What to produce:
Reproduce the text of every item below word for word, omitting the pictures.

(Data items)
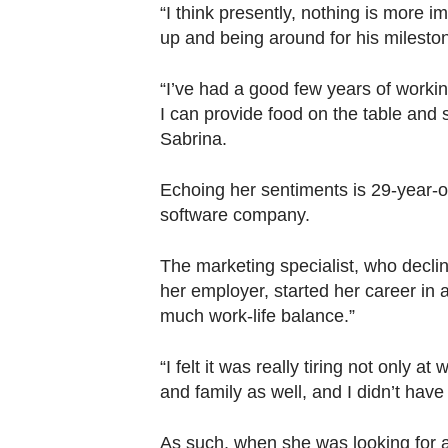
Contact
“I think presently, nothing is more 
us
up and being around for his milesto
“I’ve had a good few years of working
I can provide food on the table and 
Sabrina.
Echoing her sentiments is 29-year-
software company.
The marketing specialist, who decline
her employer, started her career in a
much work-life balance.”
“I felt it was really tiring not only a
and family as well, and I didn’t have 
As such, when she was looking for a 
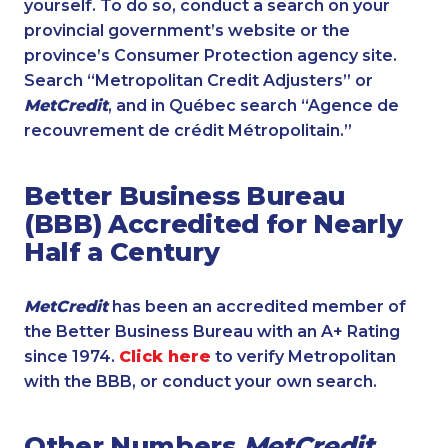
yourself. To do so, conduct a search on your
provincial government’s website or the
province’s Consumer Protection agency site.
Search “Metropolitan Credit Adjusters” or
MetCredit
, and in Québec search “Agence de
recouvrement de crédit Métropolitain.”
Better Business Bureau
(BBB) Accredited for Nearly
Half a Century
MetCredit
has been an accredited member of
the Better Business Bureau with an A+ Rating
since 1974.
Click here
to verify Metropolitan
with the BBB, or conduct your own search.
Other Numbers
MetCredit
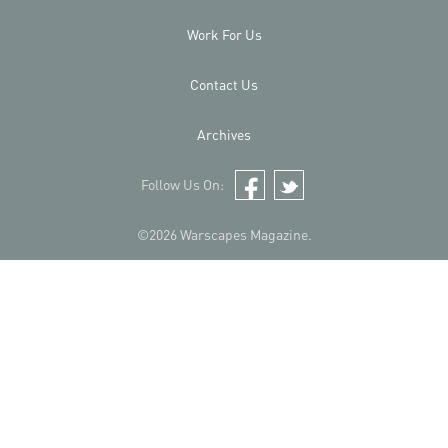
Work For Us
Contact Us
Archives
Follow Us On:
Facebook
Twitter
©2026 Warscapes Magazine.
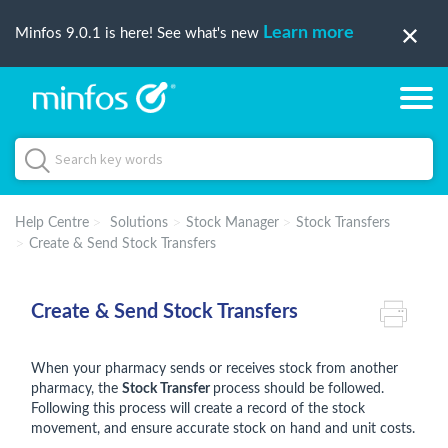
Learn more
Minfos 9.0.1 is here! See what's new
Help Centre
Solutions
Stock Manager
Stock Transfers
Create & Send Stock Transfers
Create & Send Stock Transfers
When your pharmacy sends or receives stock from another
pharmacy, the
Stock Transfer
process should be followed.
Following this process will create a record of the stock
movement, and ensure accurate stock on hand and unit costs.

Task response:
Contact
“I think presently, nothing is more 
us
up and being around for his milesto
“I’ve had a good few years of working
I can provide food on the table and 
Sabrina.
Echoing her sentiments is 29-year-
software company.
The marketing specialist, who decline
her employer, started her career in a
much work-life balance.”
“I felt it was really tiring not only a
and family as well, and I didn’t have 
As such, when she was looking for a 
yourself. To do so, conduct a search on your
provincial government’s website or the
province’s Consumer Protection agency site.
Search “Metropolitan Credit Adjusters” or
MetCredit
, and in Québec search “Agence de
recouvrement de crédit Métropolitain.”
Better Business Bureau
(BBB) Accredited for Nearly
Half a Century
MetCredit
has been an accredited member of
the Better Business Bureau with an A+ Rating
since 1974.
Click here
to verify Metropolitan
with the BBB, or conduct your own search.
Other Numbers
MetCredit
Work For Us
Contact Us
Archives
Follow Us On:
Facebook
Twitter
©2026 Warscapes Magazine.
Learn more
Minfos 9.0.1 is here! See what's new
Help Centre
Solutions
Stock Manager
Stock Transfers
Create & Send Stock Transfers
Create & Send Stock Transfers
When your pharmacy sends or receives stock from another
pharmacy, the
Stock Transfer
process should be followed.
Following this process will create a record of the stock
movement, and ensure accurate stock on hand and unit costs.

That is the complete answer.